Players who end up there must isolate for at least 10 days, though they can return earlier if they produce two negative tests within 24 hours. That’s how Los Angeles Lakers star LeBron James was able to come back after missing just one game following a test later determined to be a false positive.

McNally said players who have gotten booster shots should be able to rapidly clear their systems of the virus.

“Boosters dramatically suppress (serious illness),” she said. “They just can’t turn transmission to zero. That’s not what they’re designed to do.”

A third lesson is that discerning how infections occur is still difficult. The Bulls have not said how they believe their players contracted the virus, and Dr. Michael Lin, an infectious disease specialist at Rush University Medical Center, said there are still no good data about which sports are more likely to see transmission.

Logic dictates that indoor sports and those featuring close contact are riskier, he said, but that’s not the entire story.

“A lot of the transmission isn’t necessarily happening in the field of play,” he said. “There are other factors related to the locker room or socialization during or after games.”

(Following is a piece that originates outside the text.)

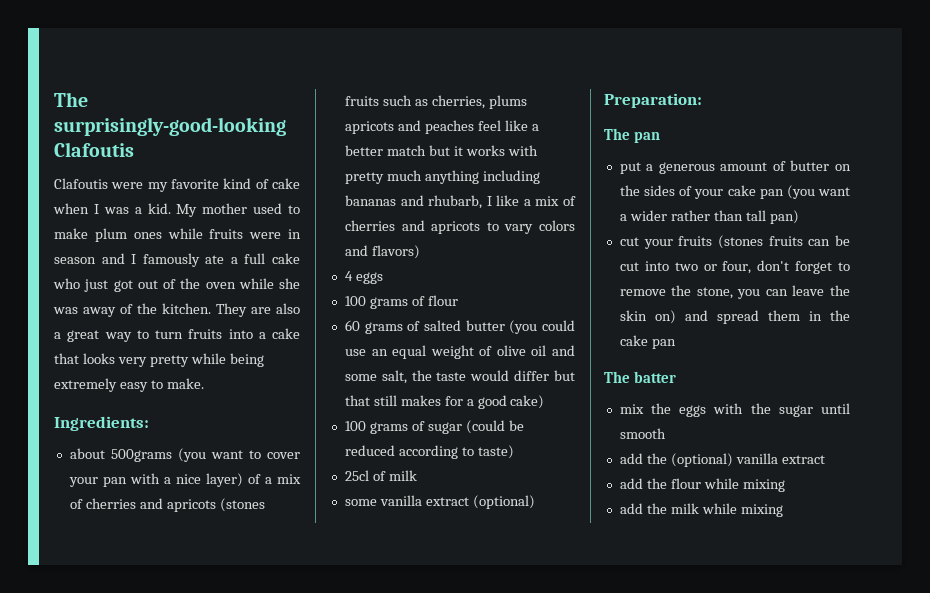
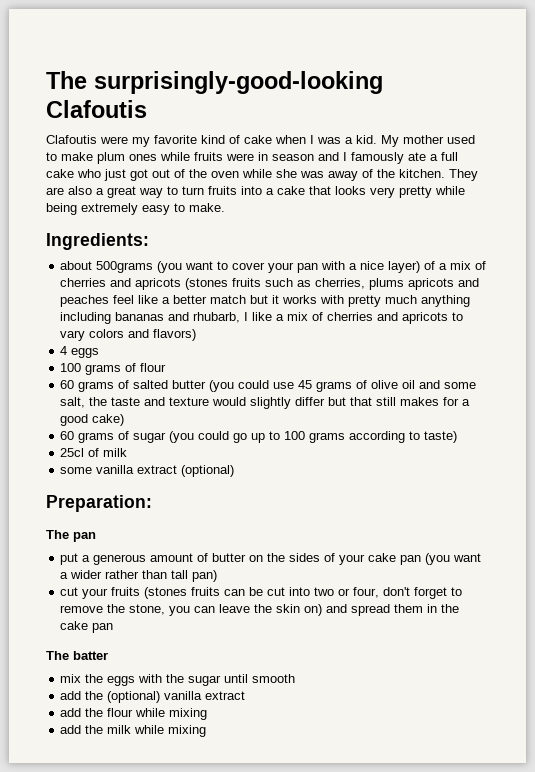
[371,345,474,359] an equal weight -> [298,380,353,392] 45 grams
[470,370,510,381] would -> [144,397,292,409] and texture would slightly
[344,421,366,431] 100 -> [60,431,75,440] 60
[465,420,524,434] [344,445,395,456] (could be reduced -> [169,431,346,443] (you could go up to 100 grams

Indeed, some outbreaks among sports teams have been tied to activities away from practice or competition. A community college baseball team in southern Illinois saw more than half of its players contract the virus last year, but school officials said that appeared to be tied to their housing, not activities on the field.

The Bulls’ COVID toll could also be due in part to the rigor of their testing routine. The team reinstated daily testing recently after Coby White registered a positive test, and since then six others — DeMar DeRozan, Javonte Green, Matt Thomas, Derrick Jones Jr., Ayo Dosunmu and Stanley Johnson — have joined him in the league’s health and safety protocols.

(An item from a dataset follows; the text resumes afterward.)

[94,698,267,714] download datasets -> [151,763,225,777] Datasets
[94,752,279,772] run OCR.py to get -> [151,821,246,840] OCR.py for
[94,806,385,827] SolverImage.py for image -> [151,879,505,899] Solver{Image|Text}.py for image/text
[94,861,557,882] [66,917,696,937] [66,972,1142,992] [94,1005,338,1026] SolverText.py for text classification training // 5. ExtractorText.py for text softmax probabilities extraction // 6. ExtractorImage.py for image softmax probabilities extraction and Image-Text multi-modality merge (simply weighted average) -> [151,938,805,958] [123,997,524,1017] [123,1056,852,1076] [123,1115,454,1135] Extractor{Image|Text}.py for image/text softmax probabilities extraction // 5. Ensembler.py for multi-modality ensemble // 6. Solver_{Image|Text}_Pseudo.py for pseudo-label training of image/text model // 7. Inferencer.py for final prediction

The Chicago Bears, by contrast, have only one player, offensive lineman Elijah Wilkinson, on the list reserved for players who test positive for COVID or were in close contact with an infected person (league rules do not allow for greater specificity, a team spokesman said).

The NFL tests vaccinated players once a week, according to protocols it crafted with the players’ union, while the NHL tests every 72 hours. Not long after their season began in October, the Blackhawks had six players and two coaches in the league’s COVID protocol, but all are back now.

The final lesson of the Bulls’ COVID experience has yet to be taught, and that is how the still-emerging omicron variant will affect the team and the nation.

The Bulls haven’t said which strain of the virus their players contracted, and for all the concern over the new, apparently fast-spreading mutation, only a few dozen cases have been identified within the U.S. But Lin said that could change quickly.

“The one thing that’s unknown is whether the omicron variant will become more prevalent in the U.S.,” he said. “If so, that might reduce the efficacy of the vaccine, but generally it’s much better to be boosted than not.”

Tribune reporter Phil Thompson contributed.